Icelandic author Auður Ava Ólafsdóttir was familiar to me from Butterflies in November (2013), a whimsical, feminist road trip novel I reviewed for For Books’ Sake. Dómhildur or “Dýja” is, like her grandaunt before her, a midwife – a word that was once voted Iceland’s most beautiful: ljósmóðir combines the words for light and mother, so it connotes “mother of light.” On the other side of the family, Dýja’s relatives are undertakers, a neat setup that sees her clan “handling people at their points of entry and exit.”

Along with her profession, Dýja inherited her great-aunt’s apartment, nine bottles of sherry, pen pal letters to a Welsh midwife and a box containing several discursive manuscripts of philosophical musings, one of them entitled Animal Life. In fragments from this book within the book, we see how her grandaunt recorded philosophical musings about coincidences and humanity in relation to other species, vacillating between the poetic and the scientific.

As Christmas – and an unprecedented storm prophesied by her meteorologist sister – approaches, Dýja starts to make the apartment less of a mausoleum and more her own home, trading lots of the fusty furniture for a colleague’s help with painting and decorating, and flirting with an Australian tourist who’s staying in the apartment upstairs.
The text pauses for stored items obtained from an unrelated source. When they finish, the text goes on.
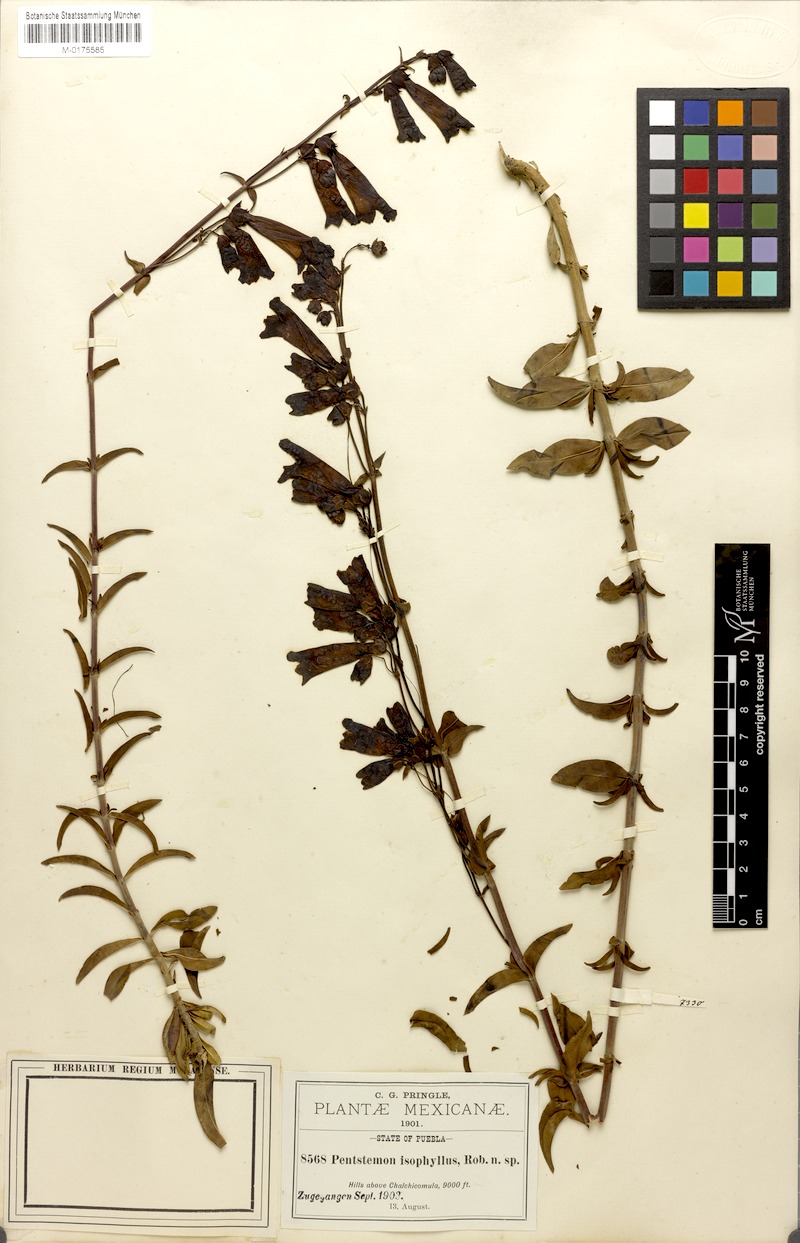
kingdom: Plantae
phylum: Tracheophyta
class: Magnoliopsida
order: Lamiales
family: Plantaginaceae
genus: Penstemon
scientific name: Penstemon isophyllus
Outside of work she has never had much of a personal life, so she’s finally finding a better balance.

I really warmed to the grandaunt character and enjoyed the peppering of her aphorisms. As in novels like The Birth House and A Ghost in the Throat, it feels like this is a female wisdom, somewhat forbidden and witchy. The idea of it being passed down through the generations is appealing. We get less of a sense of Dýja overall, only late on finding that she has her own traumatic backstory. For a first-person narrator, she’s lacking the expected interiority. Mostly, we see her interactions with a random selection of minor characters such as an electrician whose wife is experiencing postpartum depression.
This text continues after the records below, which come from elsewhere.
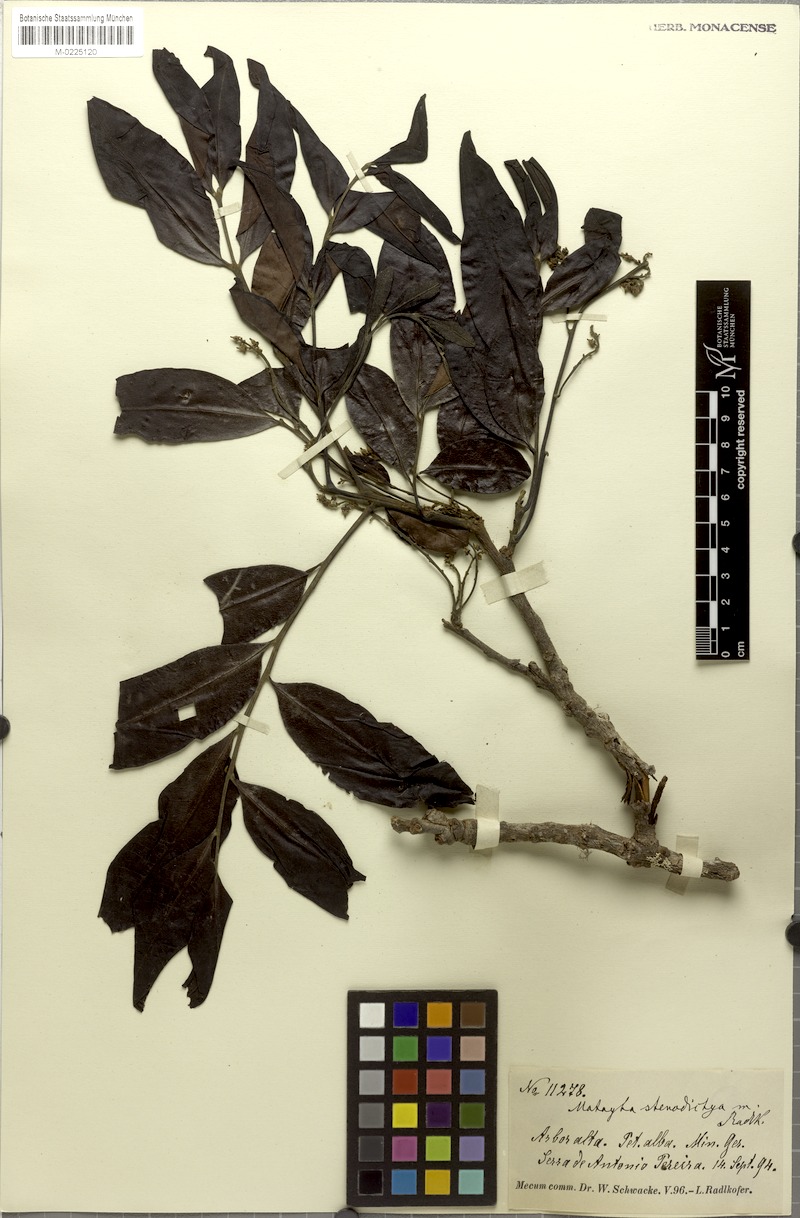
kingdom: Plantae
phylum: Tracheophyta
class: Magnoliopsida
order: Sapindales
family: Sapindaceae
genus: Matayba
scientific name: Matayba stenodictya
I felt there were a few too many disparate elements here, not all joined but just left on the page as a quirky smorgasbord. Still, it’s fun to try fiction in translation sometimes, especially when it’s of novella length. This also reminded me a bit of Weather and Brood.

Translated by Brian FitzGibbon. With thanks to Pushkin Press for my free copy for review.
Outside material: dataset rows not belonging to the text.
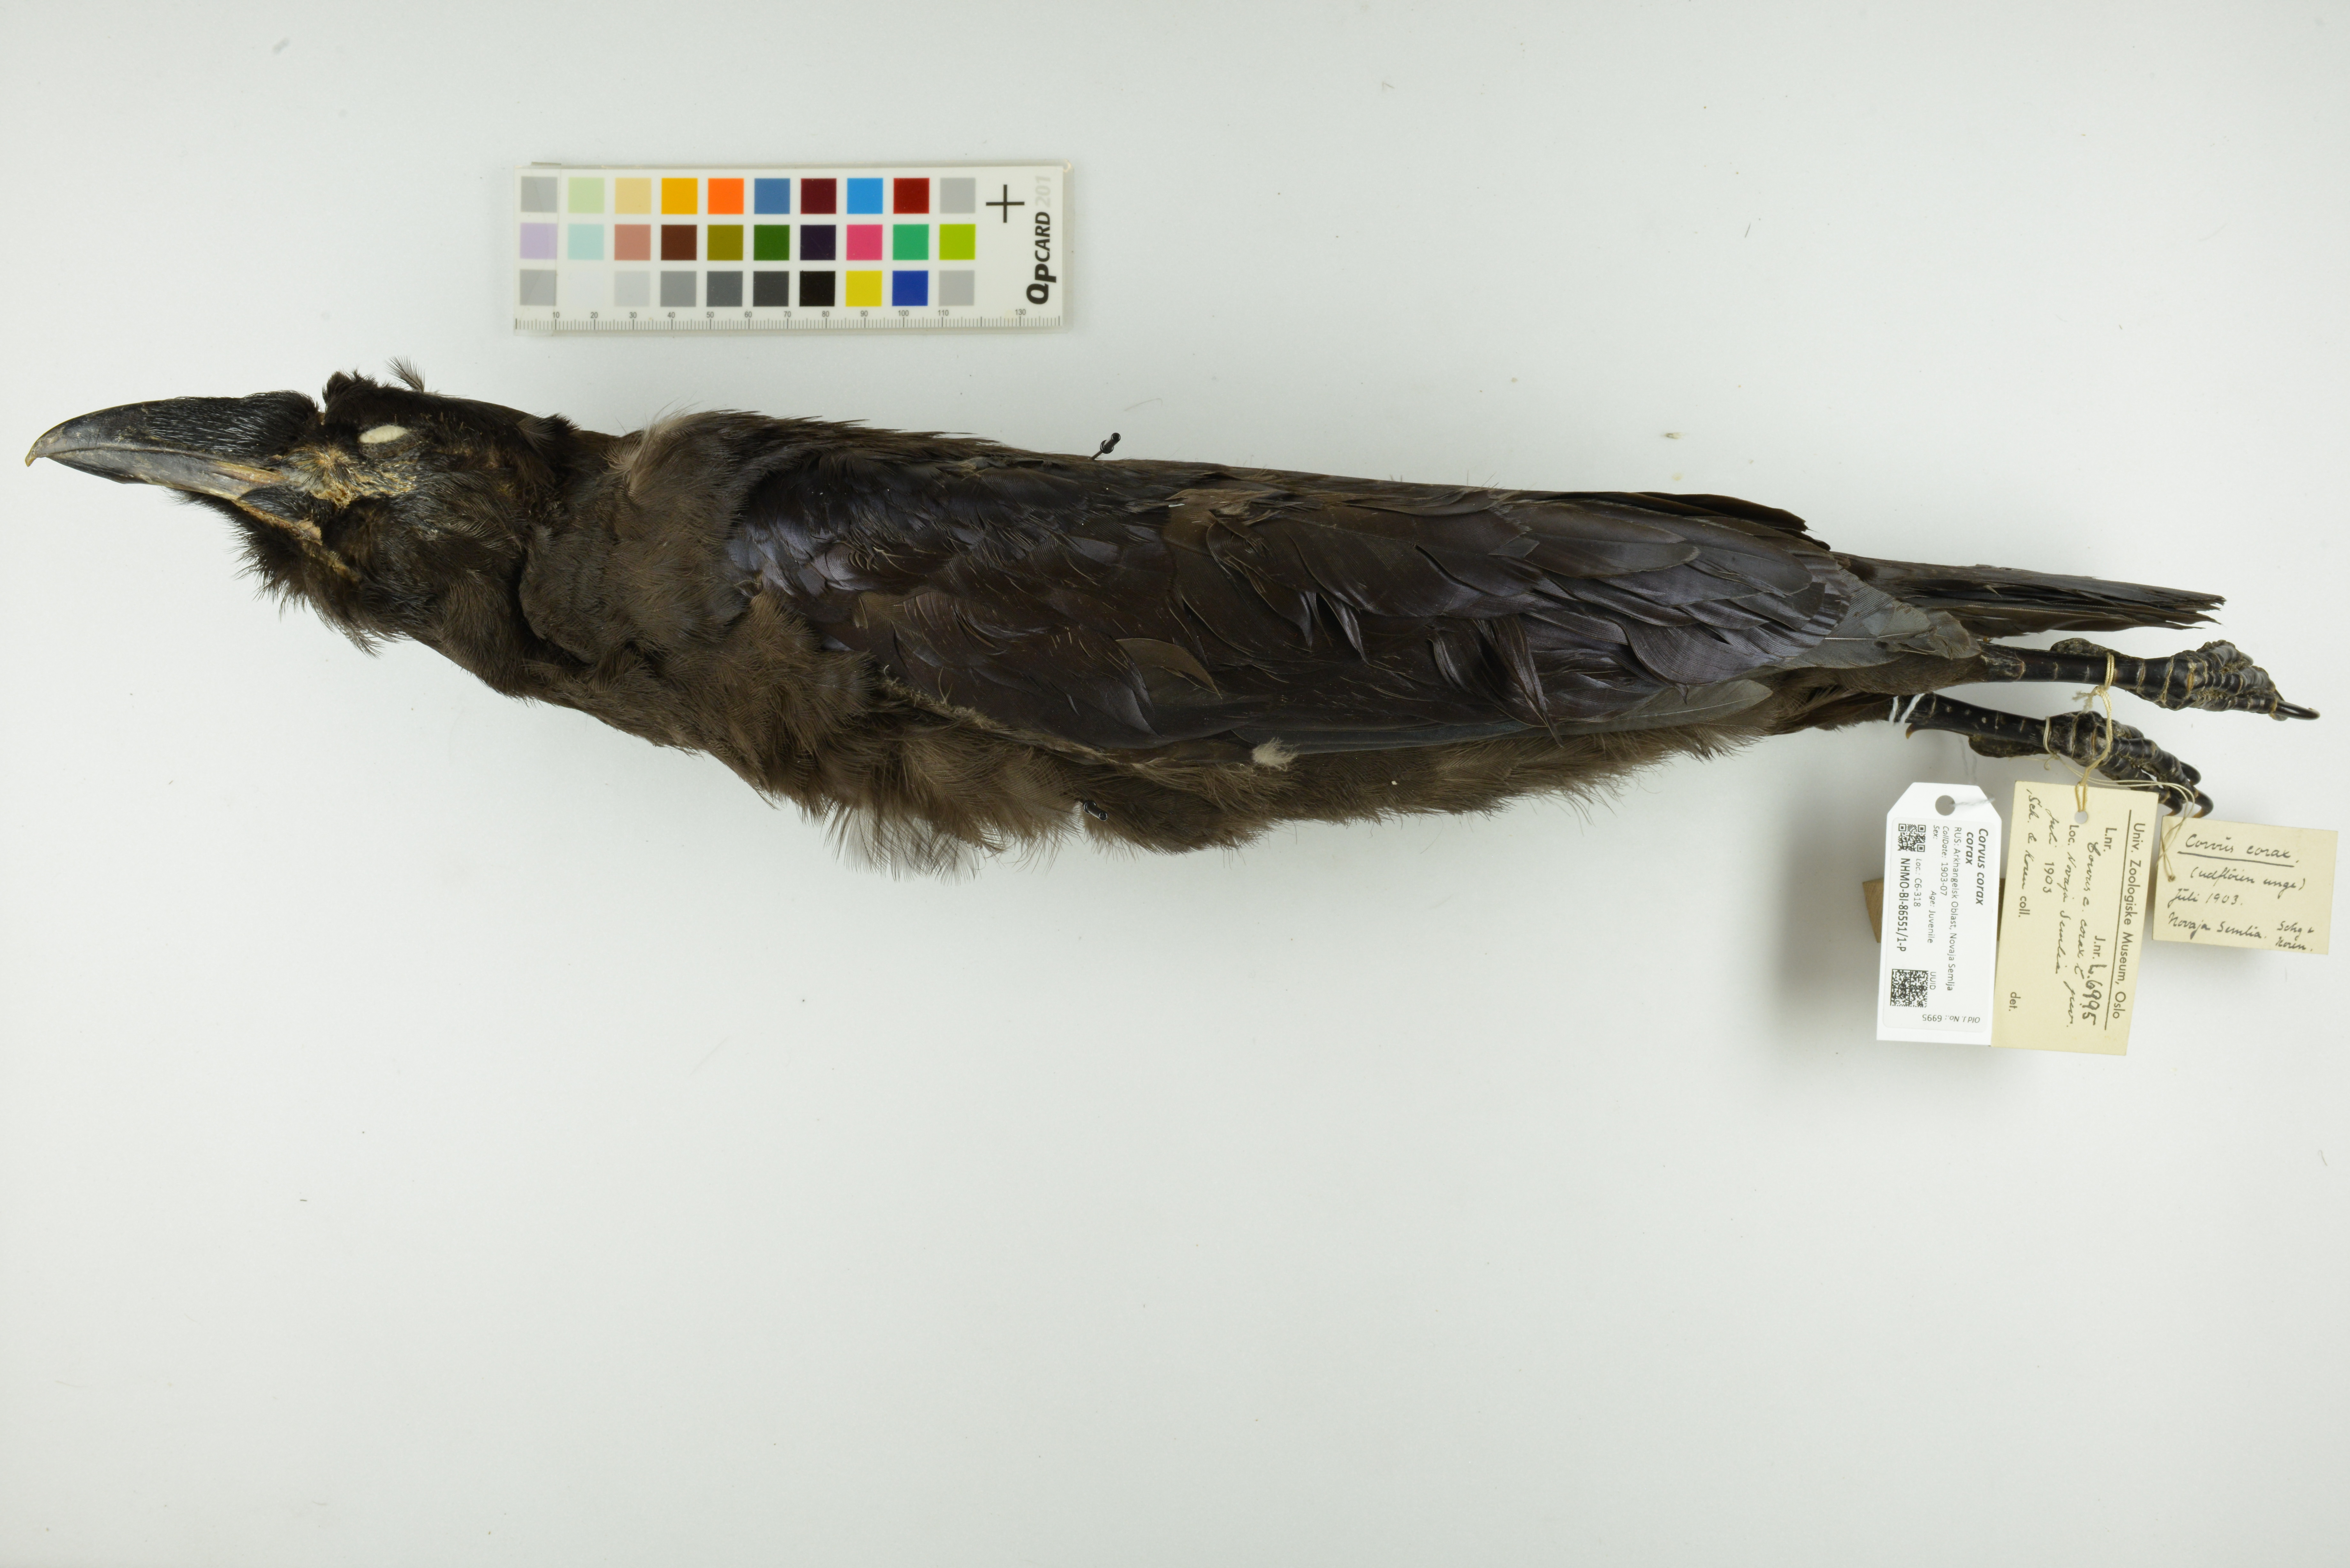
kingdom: Animalia
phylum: Chordata
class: Aves
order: Passeriformes
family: Corvidae
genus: Corvus
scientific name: Corvus corax
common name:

I was delighted to be part of the blog tour for Animal Life. See below for details of where other reviews have appeared or will be appearing soon.

12 responses

  1. Well, titles by Auður Ava Ólafsdóttir are available in our library system, but not this particular one. Maybe I’ll try one of the ones I can more easily find?

    Liked by 2 people

    1. Sure, if this sounds appealing that’s worth a try!

      Liked by 1 person

  2. I’m reading this at the moment. It’s very different to Butterflies…

    Liked by 1 person

    1. I saw you’re also on the blog tour 🙂 My memory of Butterflies is not strong after 9 years, so I only had my rating and FBS review extract to go on.


  3. I enjoyed both Butterflies and the very different Hotel Silence so will probably rear this one, too, although it does sound a little messy.

    Liked by 1 person

    1. I found Butterflies scattered as well, so that may just show my taste.


  4. This just recently joined my TBR, and sounds well worth reading for the greataunt’s musings and the passing down of a kind of underground feminine wisdom.

    Liked by 1 person

    1. Those are lovely elements, yes.


  5. I liked Butterflies and … goes to check … Miss Iceland (though sad cat bit in that one) so will definitely look out for this one.

    Liked by 1 person

    1. I know you like your Iceland material!

      Liked by 1 person

  6. I couldn’t get through Butterflies and this sounds like it has the same problems (quirky and disconnected) so I’ll give it a miss!

    Liked by 1 person

    1. Definitely, those are issues again here.